REQUIRED ACTION - Write out the line that contains "are blind were told about this relation." and every line after it through the end of the entries, exactly as given and with no other lines.
:: INPUT
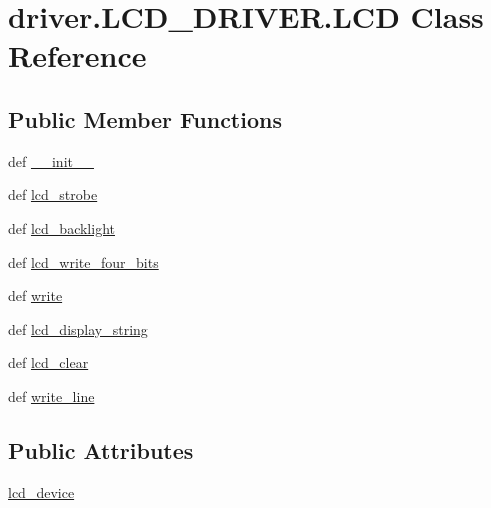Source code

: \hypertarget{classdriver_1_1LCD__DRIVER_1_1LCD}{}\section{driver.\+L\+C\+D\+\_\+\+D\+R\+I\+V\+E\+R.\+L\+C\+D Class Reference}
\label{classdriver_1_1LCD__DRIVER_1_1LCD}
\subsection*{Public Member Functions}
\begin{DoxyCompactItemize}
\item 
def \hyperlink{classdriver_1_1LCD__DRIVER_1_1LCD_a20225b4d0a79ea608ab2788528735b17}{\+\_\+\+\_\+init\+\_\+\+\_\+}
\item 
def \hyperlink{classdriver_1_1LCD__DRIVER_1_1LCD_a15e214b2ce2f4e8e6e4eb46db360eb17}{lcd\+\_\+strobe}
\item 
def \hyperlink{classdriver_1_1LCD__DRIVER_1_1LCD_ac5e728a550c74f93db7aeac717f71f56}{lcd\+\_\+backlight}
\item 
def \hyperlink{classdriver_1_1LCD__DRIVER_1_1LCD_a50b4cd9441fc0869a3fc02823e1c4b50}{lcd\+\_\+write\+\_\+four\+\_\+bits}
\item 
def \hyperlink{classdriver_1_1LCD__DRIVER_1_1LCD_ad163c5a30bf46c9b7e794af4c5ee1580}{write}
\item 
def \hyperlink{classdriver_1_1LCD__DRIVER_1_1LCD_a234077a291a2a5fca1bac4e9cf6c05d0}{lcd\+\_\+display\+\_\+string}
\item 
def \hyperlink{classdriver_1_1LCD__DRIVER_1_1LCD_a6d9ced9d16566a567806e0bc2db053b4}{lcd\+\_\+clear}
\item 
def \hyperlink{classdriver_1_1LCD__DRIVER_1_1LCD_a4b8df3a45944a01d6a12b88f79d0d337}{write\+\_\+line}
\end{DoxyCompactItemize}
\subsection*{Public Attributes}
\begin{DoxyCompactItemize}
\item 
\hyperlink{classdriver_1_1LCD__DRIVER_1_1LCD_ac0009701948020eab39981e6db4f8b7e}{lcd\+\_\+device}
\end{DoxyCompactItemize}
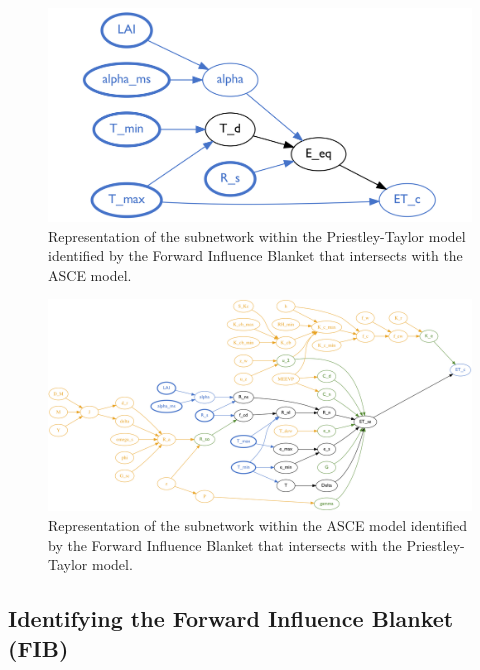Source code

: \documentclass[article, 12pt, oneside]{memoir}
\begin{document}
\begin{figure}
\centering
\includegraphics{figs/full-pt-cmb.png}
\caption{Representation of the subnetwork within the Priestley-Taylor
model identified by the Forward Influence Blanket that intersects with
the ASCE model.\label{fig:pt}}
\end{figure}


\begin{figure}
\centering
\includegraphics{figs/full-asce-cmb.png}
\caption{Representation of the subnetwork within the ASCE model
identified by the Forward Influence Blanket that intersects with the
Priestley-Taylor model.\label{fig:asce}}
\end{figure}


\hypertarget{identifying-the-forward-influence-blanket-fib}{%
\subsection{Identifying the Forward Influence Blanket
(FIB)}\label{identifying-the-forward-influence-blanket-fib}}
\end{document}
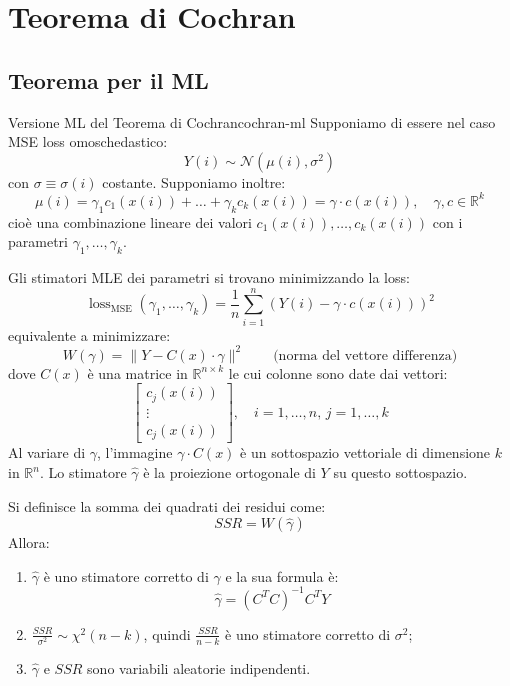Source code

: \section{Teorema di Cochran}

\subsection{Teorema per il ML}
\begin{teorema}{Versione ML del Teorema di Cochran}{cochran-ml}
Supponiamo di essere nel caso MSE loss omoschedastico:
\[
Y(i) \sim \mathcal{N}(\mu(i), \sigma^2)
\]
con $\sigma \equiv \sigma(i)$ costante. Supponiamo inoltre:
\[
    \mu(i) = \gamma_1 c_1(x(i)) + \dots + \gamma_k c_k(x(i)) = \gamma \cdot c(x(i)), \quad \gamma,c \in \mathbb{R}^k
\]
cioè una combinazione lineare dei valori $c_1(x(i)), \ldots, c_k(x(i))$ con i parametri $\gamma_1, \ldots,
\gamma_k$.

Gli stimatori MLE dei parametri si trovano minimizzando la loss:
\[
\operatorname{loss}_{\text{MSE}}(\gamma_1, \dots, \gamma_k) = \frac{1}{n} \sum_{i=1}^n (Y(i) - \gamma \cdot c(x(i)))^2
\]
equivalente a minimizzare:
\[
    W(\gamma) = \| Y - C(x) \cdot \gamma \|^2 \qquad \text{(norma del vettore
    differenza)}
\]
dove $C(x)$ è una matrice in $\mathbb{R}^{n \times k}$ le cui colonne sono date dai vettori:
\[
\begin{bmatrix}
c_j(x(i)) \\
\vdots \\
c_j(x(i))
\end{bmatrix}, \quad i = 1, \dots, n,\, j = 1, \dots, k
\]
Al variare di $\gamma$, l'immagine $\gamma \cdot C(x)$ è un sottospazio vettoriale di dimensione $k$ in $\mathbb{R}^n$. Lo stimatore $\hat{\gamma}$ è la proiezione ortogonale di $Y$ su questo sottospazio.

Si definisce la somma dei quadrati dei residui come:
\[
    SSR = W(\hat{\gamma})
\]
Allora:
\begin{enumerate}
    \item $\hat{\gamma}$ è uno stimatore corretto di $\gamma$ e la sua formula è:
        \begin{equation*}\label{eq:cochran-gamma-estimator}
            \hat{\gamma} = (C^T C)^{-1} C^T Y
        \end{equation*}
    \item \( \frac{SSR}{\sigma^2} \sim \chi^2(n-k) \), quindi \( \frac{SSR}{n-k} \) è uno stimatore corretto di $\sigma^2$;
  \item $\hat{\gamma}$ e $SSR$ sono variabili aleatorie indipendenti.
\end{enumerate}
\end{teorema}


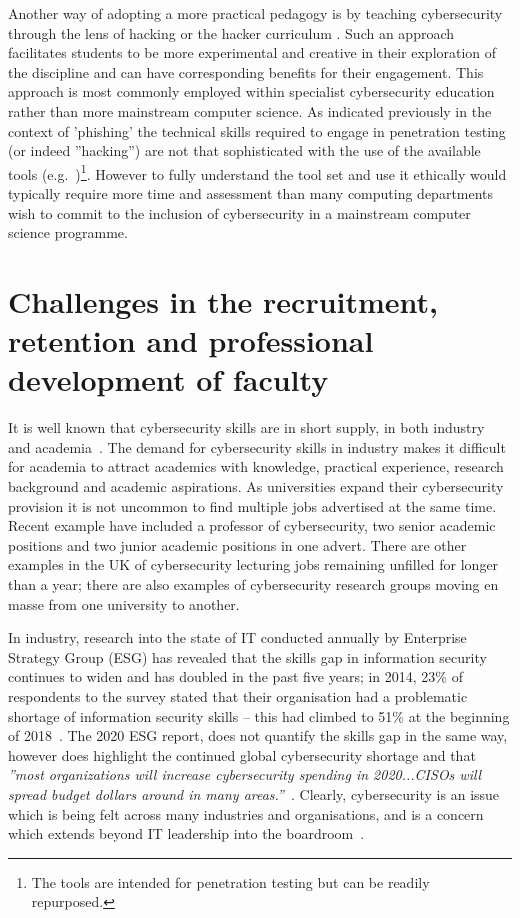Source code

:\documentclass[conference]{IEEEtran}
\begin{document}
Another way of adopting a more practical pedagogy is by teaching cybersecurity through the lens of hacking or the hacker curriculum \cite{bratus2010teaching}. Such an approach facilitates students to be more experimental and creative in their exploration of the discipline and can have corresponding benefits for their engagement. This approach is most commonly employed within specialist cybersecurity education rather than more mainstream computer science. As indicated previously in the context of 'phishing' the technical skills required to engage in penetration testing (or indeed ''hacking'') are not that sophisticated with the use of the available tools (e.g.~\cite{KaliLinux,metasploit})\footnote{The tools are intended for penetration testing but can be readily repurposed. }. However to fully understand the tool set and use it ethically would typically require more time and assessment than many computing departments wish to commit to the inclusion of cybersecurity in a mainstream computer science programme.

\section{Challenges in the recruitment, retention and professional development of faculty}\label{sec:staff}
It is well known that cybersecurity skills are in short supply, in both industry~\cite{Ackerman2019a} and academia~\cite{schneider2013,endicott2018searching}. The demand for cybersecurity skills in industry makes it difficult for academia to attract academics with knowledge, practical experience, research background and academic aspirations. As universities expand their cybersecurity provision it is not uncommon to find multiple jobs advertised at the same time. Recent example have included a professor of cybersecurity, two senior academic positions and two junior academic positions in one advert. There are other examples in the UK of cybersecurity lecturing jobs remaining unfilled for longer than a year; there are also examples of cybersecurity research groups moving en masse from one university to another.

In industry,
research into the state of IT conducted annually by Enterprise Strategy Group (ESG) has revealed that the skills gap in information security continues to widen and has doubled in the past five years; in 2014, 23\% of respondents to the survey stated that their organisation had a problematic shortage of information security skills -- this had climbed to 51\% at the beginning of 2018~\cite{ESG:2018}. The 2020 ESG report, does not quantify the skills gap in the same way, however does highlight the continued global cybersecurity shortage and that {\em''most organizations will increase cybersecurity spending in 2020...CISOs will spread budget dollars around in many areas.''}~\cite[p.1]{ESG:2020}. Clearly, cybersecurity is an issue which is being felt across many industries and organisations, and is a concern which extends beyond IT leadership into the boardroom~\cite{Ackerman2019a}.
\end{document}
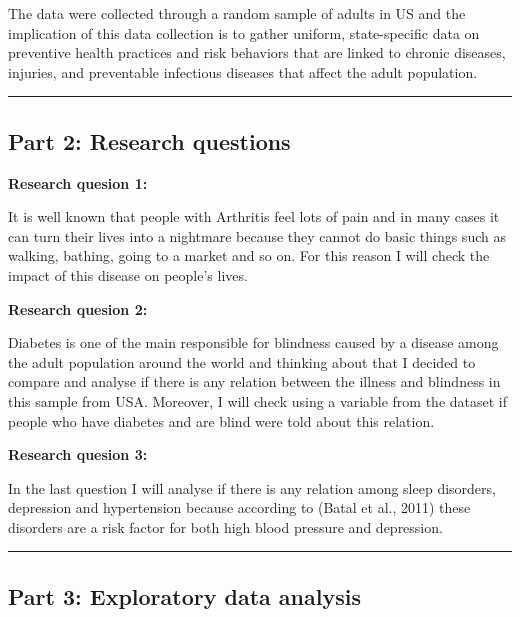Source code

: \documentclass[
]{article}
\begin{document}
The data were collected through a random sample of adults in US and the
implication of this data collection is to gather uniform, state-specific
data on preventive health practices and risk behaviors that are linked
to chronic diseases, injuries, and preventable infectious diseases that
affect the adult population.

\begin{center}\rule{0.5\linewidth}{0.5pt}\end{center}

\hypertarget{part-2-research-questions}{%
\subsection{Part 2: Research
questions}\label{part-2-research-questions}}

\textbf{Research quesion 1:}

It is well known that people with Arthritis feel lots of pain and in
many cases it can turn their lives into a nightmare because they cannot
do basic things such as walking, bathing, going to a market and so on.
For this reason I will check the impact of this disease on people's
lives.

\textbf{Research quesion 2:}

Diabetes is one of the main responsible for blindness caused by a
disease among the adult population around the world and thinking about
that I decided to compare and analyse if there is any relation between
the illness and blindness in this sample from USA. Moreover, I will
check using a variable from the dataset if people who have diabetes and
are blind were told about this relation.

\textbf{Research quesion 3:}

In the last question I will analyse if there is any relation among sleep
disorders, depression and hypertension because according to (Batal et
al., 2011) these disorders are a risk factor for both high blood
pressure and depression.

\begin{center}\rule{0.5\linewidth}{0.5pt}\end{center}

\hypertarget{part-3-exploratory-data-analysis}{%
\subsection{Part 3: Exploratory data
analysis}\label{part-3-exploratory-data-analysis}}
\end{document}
::::
ANSWER SPACE -
are blind were told about this relation.

\textbf{Research quesion 3:}

In the last question I will analyse if there is any relation among sleep
disorders, depression and hypertension because according to (Batal et
al., 2011) these disorders are a risk factor for both high blood
pressure and depression.

\begin{center}\rule{0.5\linewidth}{0.5pt}\end{center}

\hypertarget{part-3-exploratory-data-analysis}{%
\subsection{Part 3: Exploratory data
analysis}\label{part-3-exploratory-data-analysis}}
\end{document}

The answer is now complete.